— Page text —

§ §

But the announcers apparently never heard of a pause. They went off of target, explaining many things that were flat out wrong or stupid.

Joe Buck kept trying to promote individuals making from half a million to twenty-five million dollars as storybook figures. He did it with a voice volume loud enough to raise the dead and my ire. Apparently, just short of screaming at a fast pace is supposed to keep one interested in the baseball announcer world. He was terrible. Good thing his father, Jack Buck, was such a great baseball announcer.

Harold Reynolds was the best of the booth team, but he often went overboard in his analysis. Whatever happened to throw the ball, hit the ball, catch the ball, run the bases, and either score or be out?

Tom Verducci was simply a mess. i don’t like people who haven’t played the game at that level pretending to know as much or more than those that have. And quite frequently, he was flat wrong.

Ken Rosenthal is Ken Rosenthal: knows his stuff but i don’t care for his stuff being interjected during play.

Erin Andrews is savvy and her questions to the managers were very appropriate. But i don’t want to hear what a manager thinks he wants us to hear in the game. i want to watch his players, not him talk. i also wondered if she was there because of her credentials and effectiveness, which she had and was, or for eye candy.

In the first game, Fox Network suffered technical difficulties described as a loss of power in the fourth inning. i could not believe the network people had the power to stop the game in progress. They claimed it was because the loss of power meant there could be no instant replay review.

Give me a break. We’ve played baseball since the middle of two centuries ago without instant replay. They have umpires. Someone was making a decision based on, guess what: money, commercials potentially lost.

After the delay, the broadcast went to the MLB international network where Matt Vasgersian and John Smoltz were handling the announcing duties. They were good. i did not like Vasgersian when he was the Padre television announcer. He wandered off the game and tried too hard to be funny. But for almost a whole inning, he and Smoltz were doing excellent work describing the game and telling the story without over-analyzing.

Then the Fox boys pushed Matt and John out of the booth and put in the three stooges, Harold, Todd, and Curly Joe.

Fox really distracted from a great World Series with enough drama to not require overkill.

Denouement

As much as i bash television, especially ESPN, Fox, and othe network coverage, for self-promotion, poor coverage, bias, terrible announcing, etc., etc., I have to acknowledge i can now watch Vanderbilt and many other teams in sports events i couldn’t even have listened to before the advent of ESPN in 1979. As much as i complain, i am glad the availability of sporting events is what it is today. And as i grow older, i know i can spend my more sedentary days to come watching sports.

So it ain’t all bad.

A Pocket of Resistance: A Noble Effort: Preserving the Legacy

Perhaps, just perhaps, Castle Heights Military Academy may have been the breeding grounds for my becoming a pocket of resistance.

There had been some previous evidence i might go against the norm. But nothing, nothing like resisting going to Castle Heights, less than a block and then the tree-lined narrow road up the hill.

In 1958, i protested as strongly as i could with my very determined mother and father about their decision to send me to Castle Heights. They knew it would give me a leg up academically; they had received an excellent tuition price for several reasons, one being my grandmother was a housemother for junior school “goobers” in the Mitchell House.

§ §

— Exercise task A —
Summarize the page text in three sentences.
— Exercise task B —
Lay out the lines of the records as a numbered list, starting at the line containing "Trace every road" and ending at the line containing "road 2 (track): [(511,98),(243,126)]", with blank lines left out.
The page text and the records that follow come from unrelated sources.

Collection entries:
§ §

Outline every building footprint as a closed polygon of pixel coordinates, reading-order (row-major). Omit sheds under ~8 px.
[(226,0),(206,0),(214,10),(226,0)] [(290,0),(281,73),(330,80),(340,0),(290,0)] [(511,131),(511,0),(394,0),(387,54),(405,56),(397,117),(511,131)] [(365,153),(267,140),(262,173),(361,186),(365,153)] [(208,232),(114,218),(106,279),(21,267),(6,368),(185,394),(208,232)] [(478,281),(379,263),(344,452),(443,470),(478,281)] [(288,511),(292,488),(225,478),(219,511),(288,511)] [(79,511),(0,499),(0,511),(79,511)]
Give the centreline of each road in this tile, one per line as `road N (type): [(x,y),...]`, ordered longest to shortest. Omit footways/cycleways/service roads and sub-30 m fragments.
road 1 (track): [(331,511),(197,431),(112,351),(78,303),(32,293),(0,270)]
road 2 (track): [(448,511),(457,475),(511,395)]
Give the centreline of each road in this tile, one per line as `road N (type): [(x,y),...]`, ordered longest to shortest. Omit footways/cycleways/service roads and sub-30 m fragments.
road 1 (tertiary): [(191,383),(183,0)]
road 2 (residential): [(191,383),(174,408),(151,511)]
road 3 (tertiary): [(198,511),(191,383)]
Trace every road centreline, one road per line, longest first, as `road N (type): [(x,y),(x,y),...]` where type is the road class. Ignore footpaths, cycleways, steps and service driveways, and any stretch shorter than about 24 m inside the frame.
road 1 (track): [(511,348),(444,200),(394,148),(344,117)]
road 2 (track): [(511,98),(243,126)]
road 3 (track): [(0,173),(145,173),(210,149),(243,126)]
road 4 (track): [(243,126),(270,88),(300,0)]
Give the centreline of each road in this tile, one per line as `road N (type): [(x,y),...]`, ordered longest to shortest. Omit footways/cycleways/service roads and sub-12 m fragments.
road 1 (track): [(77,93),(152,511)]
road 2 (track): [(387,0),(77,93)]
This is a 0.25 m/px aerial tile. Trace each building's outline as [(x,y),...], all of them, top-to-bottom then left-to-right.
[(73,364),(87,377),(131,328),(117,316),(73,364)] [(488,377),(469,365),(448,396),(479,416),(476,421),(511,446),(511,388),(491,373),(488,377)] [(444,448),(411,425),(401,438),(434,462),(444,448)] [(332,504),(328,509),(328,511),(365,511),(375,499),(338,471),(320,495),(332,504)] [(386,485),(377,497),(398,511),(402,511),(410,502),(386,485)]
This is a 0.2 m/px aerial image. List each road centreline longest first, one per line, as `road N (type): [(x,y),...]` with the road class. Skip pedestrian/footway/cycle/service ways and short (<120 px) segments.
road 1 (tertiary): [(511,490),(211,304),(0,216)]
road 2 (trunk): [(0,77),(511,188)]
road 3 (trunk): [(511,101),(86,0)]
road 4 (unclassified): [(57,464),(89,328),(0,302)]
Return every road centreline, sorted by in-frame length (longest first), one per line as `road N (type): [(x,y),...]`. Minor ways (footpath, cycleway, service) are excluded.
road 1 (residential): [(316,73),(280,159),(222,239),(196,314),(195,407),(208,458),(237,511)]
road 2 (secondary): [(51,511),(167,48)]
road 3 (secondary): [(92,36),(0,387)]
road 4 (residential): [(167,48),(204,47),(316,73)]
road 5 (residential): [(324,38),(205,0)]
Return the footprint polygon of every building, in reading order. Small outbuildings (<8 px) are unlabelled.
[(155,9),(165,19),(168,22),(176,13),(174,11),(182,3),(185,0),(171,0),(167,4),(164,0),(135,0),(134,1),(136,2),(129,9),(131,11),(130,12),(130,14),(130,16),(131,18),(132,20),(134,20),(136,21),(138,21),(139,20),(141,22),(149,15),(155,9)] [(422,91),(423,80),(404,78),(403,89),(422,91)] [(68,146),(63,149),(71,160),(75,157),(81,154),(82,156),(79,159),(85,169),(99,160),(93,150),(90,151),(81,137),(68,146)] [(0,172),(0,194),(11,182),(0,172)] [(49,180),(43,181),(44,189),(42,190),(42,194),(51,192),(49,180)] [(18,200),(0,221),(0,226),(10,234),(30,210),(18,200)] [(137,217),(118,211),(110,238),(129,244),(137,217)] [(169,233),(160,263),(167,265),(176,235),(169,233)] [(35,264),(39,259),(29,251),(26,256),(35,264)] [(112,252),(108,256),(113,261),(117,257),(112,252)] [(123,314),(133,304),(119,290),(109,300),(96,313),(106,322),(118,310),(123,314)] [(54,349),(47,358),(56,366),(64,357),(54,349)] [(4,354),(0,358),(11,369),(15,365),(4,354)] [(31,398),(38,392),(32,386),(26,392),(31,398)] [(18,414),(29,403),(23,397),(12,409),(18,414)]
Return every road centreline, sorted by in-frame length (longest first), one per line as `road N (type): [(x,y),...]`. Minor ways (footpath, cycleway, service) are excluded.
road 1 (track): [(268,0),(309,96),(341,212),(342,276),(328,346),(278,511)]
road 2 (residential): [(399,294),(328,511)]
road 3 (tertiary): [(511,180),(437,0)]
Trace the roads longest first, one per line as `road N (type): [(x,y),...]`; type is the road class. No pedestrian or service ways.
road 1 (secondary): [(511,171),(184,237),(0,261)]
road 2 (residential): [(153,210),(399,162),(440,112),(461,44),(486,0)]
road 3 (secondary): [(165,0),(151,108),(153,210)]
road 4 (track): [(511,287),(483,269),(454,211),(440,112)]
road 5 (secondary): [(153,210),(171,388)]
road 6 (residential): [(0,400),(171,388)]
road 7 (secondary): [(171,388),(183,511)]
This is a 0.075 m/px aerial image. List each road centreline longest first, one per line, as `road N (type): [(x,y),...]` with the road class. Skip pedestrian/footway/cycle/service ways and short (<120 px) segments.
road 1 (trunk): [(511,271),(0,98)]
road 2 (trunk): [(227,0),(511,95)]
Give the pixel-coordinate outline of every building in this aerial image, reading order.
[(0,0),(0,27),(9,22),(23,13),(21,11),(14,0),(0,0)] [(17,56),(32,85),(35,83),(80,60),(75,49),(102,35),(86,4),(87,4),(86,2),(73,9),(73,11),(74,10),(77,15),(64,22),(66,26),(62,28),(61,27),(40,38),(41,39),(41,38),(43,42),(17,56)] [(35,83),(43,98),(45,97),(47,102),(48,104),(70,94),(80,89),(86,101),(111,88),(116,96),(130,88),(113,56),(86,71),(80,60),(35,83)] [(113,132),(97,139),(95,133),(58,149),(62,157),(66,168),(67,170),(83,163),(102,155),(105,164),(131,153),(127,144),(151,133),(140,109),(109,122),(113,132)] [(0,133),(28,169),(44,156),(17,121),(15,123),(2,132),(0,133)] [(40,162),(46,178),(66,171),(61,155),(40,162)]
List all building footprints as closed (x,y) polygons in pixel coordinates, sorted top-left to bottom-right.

§ §

— Written response A —
The writer criticizes Fox's World Series announcers, calling Joe Buck terrible and loud, Harold Reynolds prone to overanalysis and Tom Verducci often wrong, and objects to the network stopping the first game after a power loss ruled out instant replay review. Despite complaining about television sports coverage, the writer is glad sporting events are so widely available today and concludes, "So it ain't all bad." A separate piece then begins, suggesting Castle Heights Military Academy may have made the writer a pocket of resistance and recalling a strong protest in 1958 against the parents' decision to send the writer there.

— Written response B —
1. Trace every road centreline, one road per line, longest first, as `road N (type): [(x,y),(x,y),...]` where type is the road class. Ignore footpaths, cycleways, steps and service driveways, and any stretch shorter than about 24 m inside the frame.
2. road 1 (track): [(511,348),(444,200),(394,148),(344,117)]
3. road 2 (track): [(511,98),(243,126)]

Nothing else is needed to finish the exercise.